Extreme resistance of super-hydrophobic surfaces to impalement: reversible electrowetting related to the impacting/bouncing drop test

TL;DR

This study demonstrates that super-hydrophobic silicon nanowire surfaces exhibit exceptional resistance to impalement, with thresholds surpassing 35 kPa, and reveals a correlation between electrowetting and impact resistance, highlighting structural factors that enhance durability.

Contribution

It establishes a link between electrowetting and impact resistance in super-hydrophobic nanowire surfaces, showing how structural modifications improve impalement thresholds and reversibility.

Findings

Impalement thresholds exceed 35 kPa on robust surfaces.

Increasing nanowire length and density raises impalement thresholds.

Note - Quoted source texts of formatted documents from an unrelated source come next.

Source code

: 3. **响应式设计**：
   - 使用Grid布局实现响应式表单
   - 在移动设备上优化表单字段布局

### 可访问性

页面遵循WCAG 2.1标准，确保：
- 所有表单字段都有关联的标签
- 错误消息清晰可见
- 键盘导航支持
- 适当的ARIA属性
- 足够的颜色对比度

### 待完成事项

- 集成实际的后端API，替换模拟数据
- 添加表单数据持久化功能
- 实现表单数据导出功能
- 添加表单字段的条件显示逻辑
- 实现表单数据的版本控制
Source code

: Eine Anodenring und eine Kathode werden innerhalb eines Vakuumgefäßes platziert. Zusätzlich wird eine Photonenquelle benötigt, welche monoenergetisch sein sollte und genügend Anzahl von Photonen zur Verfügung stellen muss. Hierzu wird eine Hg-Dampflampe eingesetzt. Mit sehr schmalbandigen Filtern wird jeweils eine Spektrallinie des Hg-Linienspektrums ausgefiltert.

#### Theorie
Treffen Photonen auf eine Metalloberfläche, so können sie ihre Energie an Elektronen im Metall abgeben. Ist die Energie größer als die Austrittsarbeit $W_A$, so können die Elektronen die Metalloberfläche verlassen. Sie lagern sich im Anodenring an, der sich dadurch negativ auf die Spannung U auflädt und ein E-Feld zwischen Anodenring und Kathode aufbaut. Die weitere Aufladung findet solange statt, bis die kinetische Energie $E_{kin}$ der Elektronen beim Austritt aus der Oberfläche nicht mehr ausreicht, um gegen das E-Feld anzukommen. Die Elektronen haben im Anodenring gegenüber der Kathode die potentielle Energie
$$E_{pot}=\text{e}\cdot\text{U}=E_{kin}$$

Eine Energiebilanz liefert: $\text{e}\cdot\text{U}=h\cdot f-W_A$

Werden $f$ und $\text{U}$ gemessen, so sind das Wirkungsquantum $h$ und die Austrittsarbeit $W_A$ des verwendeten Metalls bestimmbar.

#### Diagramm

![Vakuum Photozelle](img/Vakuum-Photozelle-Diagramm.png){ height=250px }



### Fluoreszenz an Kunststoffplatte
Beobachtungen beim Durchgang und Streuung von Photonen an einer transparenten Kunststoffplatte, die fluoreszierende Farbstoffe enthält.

Contact-angle hysteresis decreases after impalement, indicating partial impalement.

Abstract

The paper reports on the comparison of the wetting properties of super-hydrophobic silicon nanowires (NWs), using drop impact impalement and electrowetting (EW) experiments. A correlation between the resistance to impalement on both EW and drop impact is shown. From the results, it is evident that when increasing the length and density of NWs: (i) the thresholds for drop impact and EW irreversibility increase (ii) the contact-angle hysteresis after impalement decreases. This suggests that the structure of the NWs network could allow for partial impalement, hence preserving the reversibility, and that EW acts the same way as an external pressure. The most robust of our surfaces show a threshold to impalement higher than 35 kPa, while most of the super-hydrophobic surfaces tested so far have impalement threshold smaller than 10 kPa.